Los territorios quemados corresponden principalmente a ecosistemas mediterráneos, zonas ecotonales, con gran biodiversidad y muchas especies endémicas.

Captación de fondos
Codeff ha lanzado, con el apoyo de BirdLife International, una campaña de recaudación de fondos para monitorear las IBA (Áreas Importantes para las Aves) y estudiar el nivel de afección de las poblaciones de aves, tanto residentes como migratorias, por los incendios.
La ONG ha colaborado en el rastreo, rescate, cuidado y recuperación de la fauna silvestre afectada por el fuego, junto a equipos de veterinarios y más de un centenar de voluntarios.
Además, ha realizado una campaña de recogida de medicamentos y material médico para el tratamiento de animales quemados, así como de equipos básicos de seguridad para los voluntarios, como cascos, mascarillas con filtro, guantes de cuero o calzado.
Monitoreo de IBA
Una de las principales preocupaciones son las IBA afectadas directa o indirectamente por los incendios forestales, donde urge dimensionar el daño y afectación a la fauna silvestre que habita en ellas y realizar un plan de monitoreo en terreno y un análisis remoto de las mismas, explica Codeff.
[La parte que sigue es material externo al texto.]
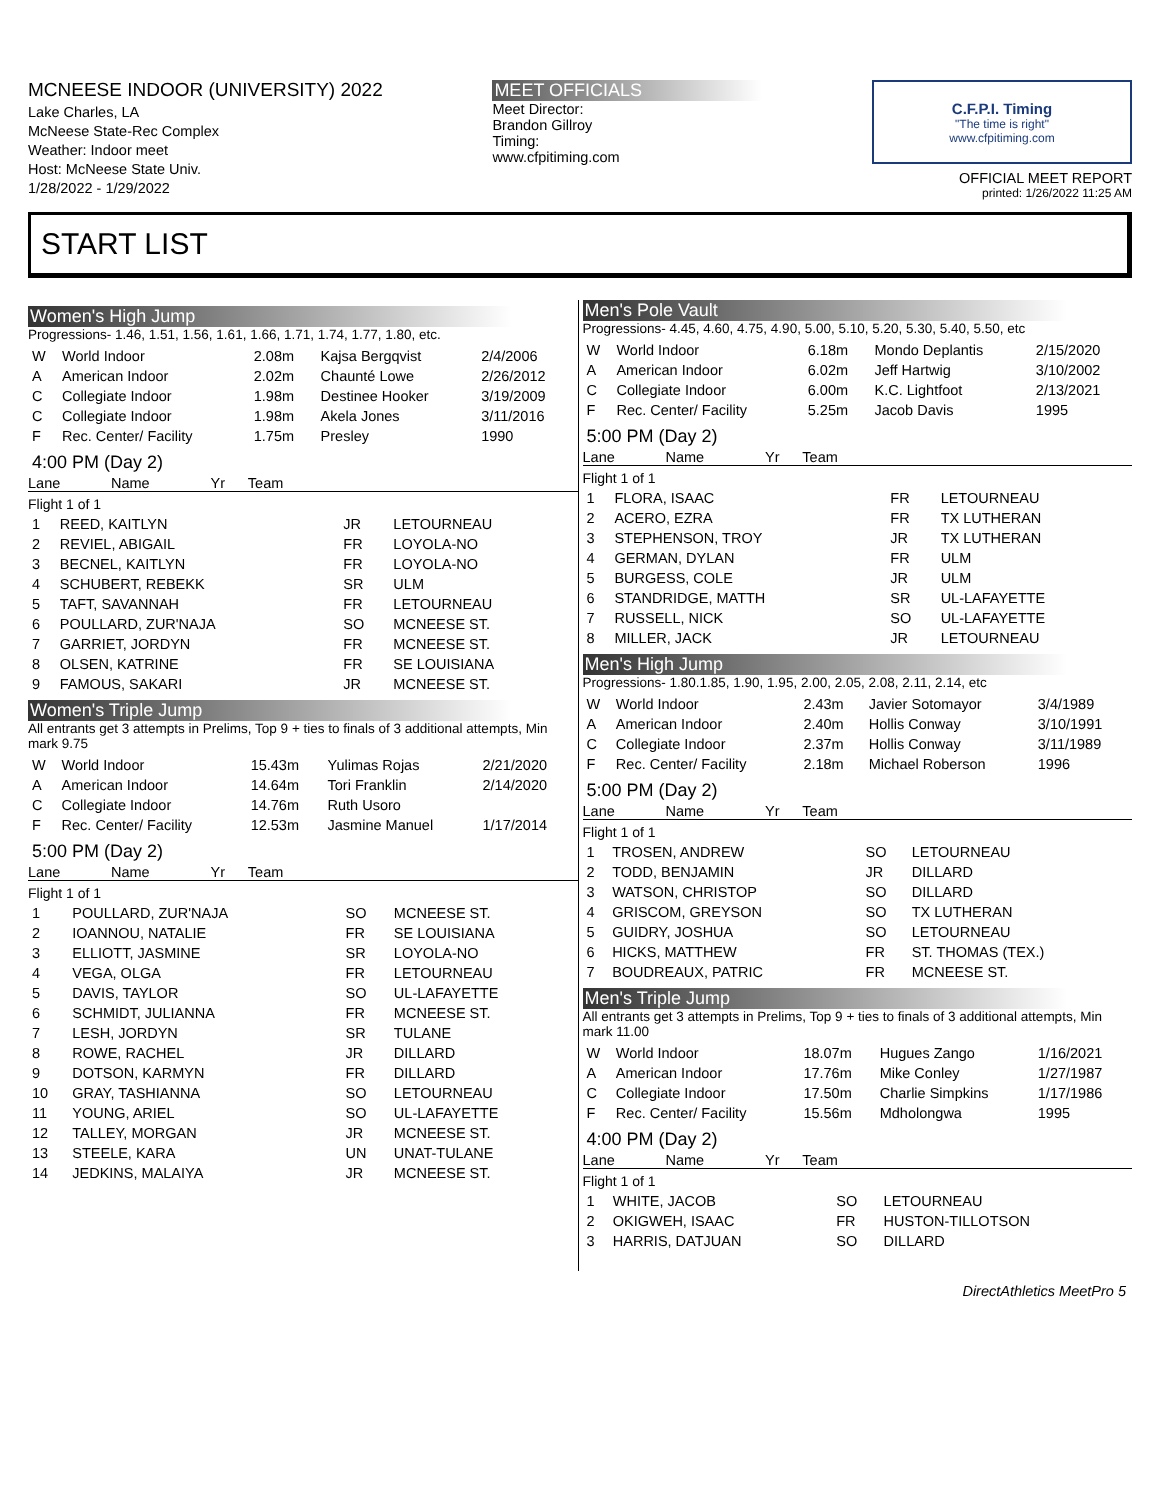MCNEESE INDOOR (UNIVERSITY) 2022
Lake Charles, LA
McNeese State-Rec Complex
Weather: Indoor meet
Host: McNeese State Univ.
1/28/2022 - 1/29/2022
MEET OFFICIALS
Meet Director:
Brandon Gillroy
Timing:
www.cfpitiming.com
C.F.P.I. Timing
"The time is right"
www.cfpitiming.com
OFFICIAL MEET REPORT
printed: 1/26/2022 11:25 AM
START LIST
Women's High Jump
Progressions- 1.46, 1.51, 1.56, 1.61, 1.66, 1.71, 1.74, 1.77, 1.80, etc.
| W | World Indoor | 2.08m | Kajsa Bergqvist | 2/4/2006 |
| A | American Indoor | 2.02m | Chaunté Lowe | 2/26/2012 |
| C | Collegiate Indoor | 1.98m | Destinee Hooker | 3/19/2009 |
| C | Collegiate Indoor | 1.98m | Akela Jones | 3/11/2016 |
| F | Rec. Center/ Facility | 1.75m | Presley | 1990 |
4:00 PM (Day 2)
| Lane | Name | Yr | Team |
| --- | --- | --- | --- |
Flight 1 of 1
| 1 | REED, KAITLYN | JR | LETOURNEAU |
| 2 | REVIEL, ABIGAIL | FR | LOYOLA-NO |
| 3 | BECNEL, KAITLYN | FR | LOYOLA-NO |
| 4 | SCHUBERT, REBEKK | SR | ULM |
| 5 | TAFT, SAVANNAH | FR | LETOURNEAU |
| 6 | POULLARD, ZUR'NAJA | SO | MCNEESE ST. |
| 7 | GARRIET, JORDYN | FR | MCNEESE ST. |
| 8 | OLSEN, KATRINE | FR | SE LOUISIANA |
| 9 | FAMOUS, SAKARI | JR | MCNEESE ST. |
Women's Triple Jump
All entrants get 3 attempts in Prelims, Top 9 + ties to finals of 3 additional attempts, Min mark 9.75
| W | World Indoor | 15.43m | Yulimas Rojas | 2/21/2020 |
| A | American Indoor | 14.64m | Tori Franklin | 2/14/2020 |
| C | Collegiate Indoor | 14.76m | Ruth Usoro | |
| F | Rec. Center/ Facility | 12.53m | Jasmine Manuel | 1/17/2014 |
5:00 PM (Day 2)
| Lane | Name | Yr | Team |
| --- | --- | --- | --- |
Flight 1 of 1
| 1 | POULLARD, ZUR'NAJA | SO | MCNEESE ST. |
| 2 | IOANNOU, NATALIE | FR | SE LOUISIANA |
| 3 | ELLIOTT, JASMINE | SR | LOYOLA-NO |
| 4 | VEGA, OLGA | FR | LETOURNEAU |
| 5 | DAVIS, TAYLOR | SO | UL-LAFAYETTE |
| 6 | SCHMIDT, JULIANNA | FR | MCNEESE ST. |
| 7 | LESH, JORDYN | SR | TULANE |
| 8 | ROWE, RACHEL | JR | DILLARD |
| 9 | DOTSON, KARMYN | FR | DILLARD |
| 10 | GRAY, TASHIANNA | SO | LETOURNEAU |
| 11 | YOUNG, ARIEL | SO | UL-LAFAYETTE |
| 12 | TALLEY, MORGAN | JR | MCNEESE ST. |
| 13 | STEELE, KARA | UN | UNAT-TULANE |
| 14 | JEDKINS, MALAIYA | JR | MCNEESE ST. |
Men's Pole Vault
Progressions- 4.45, 4.60, 4.75, 4.90, 5.00, 5.10, 5.20, 5.30, 5.40, 5.50, etc
| W | World Indoor | 6.18m | Mondo Deplantis | 2/15/2020 |
| A | American Indoor | 6.02m | Jeff Hartwig | 3/10/2002 |
| C | Collegiate Indoor | 6.00m | K.C. Lightfoot | 2/13/2021 |
| F | Rec. Center/ Facility | 5.25m | Jacob Davis | 1995 |
5:00 PM (Day 2)
| Lane | Name | Yr | Team |
| --- | --- | --- | --- |
Flight 1 of 1
| 1 | FLORA, ISAAC | FR | LETOURNEAU |
| 2 | ACERO, EZRA | FR | TX LUTHERAN |
| 3 | STEPHENSON, TROY | JR | TX LUTHERAN |
| 4 | GERMAN, DYLAN | FR | ULM |
| 5 | BURGESS, COLE | JR | ULM |
| 6 | STANDRIDGE, MATTH | SR | UL-LAFAYETTE |
| 7 | RUSSELL, NICK | SO | UL-LAFAYETTE |
| 8 | MILLER, JACK | JR | LETOURNEAU |
Men's High Jump
Progressions- 1.80.1.85, 1.90, 1.95, 2.00, 2.05, 2.08, 2.11, 2.14, etc
| W | World Indoor | 2.43m | Javier Sotomayor | 3/4/1989 |
| A | American Indoor | 2.40m | Hollis Conway | 3/10/1991 |
| C | Collegiate Indoor | 2.37m | Hollis Conway | 3/11/1989 |
| F | Rec. Center/ Facility | 2.18m | Michael Roberson | 1996 |
5:00 PM (Day 2)
| Lane | Name | Yr | Team |
| --- | --- | --- | --- |
Flight 1 of 1
| 1 | TROSEN, ANDREW | SO | LETOURNEAU |
| 2 | TODD, BENJAMIN | JR | DILLARD |
| 3 | WATSON, CHRISTOP | SO | DILLARD |
| 4 | GRISCOM, GREYSON | SO | TX LUTHERAN |
| 5 | GUIDRY, JOSHUA | SO | LETOURNEAU |
| 6 | HICKS, MATTHEW | FR | ST. THOMAS (TEX.) |
| 7 | BOUDREAUX, PATRIC | FR | MCNEESE ST. |
Men's Triple Jump
All entrants get 3 attempts in Prelims, Top 9 + ties to finals of 3 additional attempts, Min mark 11.00
| W | World Indoor | 18.07m | Hugues Zango | 1/16/2021 |
| A | American Indoor | 17.76m | Mike Conley | 1/27/1987 |
| C | Collegiate Indoor | 17.50m | Charlie Simpkins | 1/17/1986 |
| F | Rec. Center/ Facility | 15.56m | Mdholongwa | 1995 |
4:00 PM (Day 2)
| Lane | Name | Yr | Team |
| --- | --- | --- | --- |
Flight 1 of 1
| 1 | WHITE, JACOB | SO | LETOURNEAU |
| 2 | OKIGWEH, ISAAC | FR | HUSTON-TILLOTSON |
| 3 | HARRIS, DATJUAN | SO | DILLARD |
DirectAthletics MeetPro 5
Así, una vez se conozca la situación real, se elaborarán planes de restauración a corto, medio y largo plazo, para lo que son necesarios los fondos recaudados a través de la campaña.
También teme Codeff los efectos futuros del fuego en las zonas húmedas, ya que algunos de los cerros que las rodean están totalmente calcinados y con una capa de ceniza de entre 15 y 45 centímetros de espesor, que podría ser arrastrada por las lluvias hasta desembocar en las láminas de agua.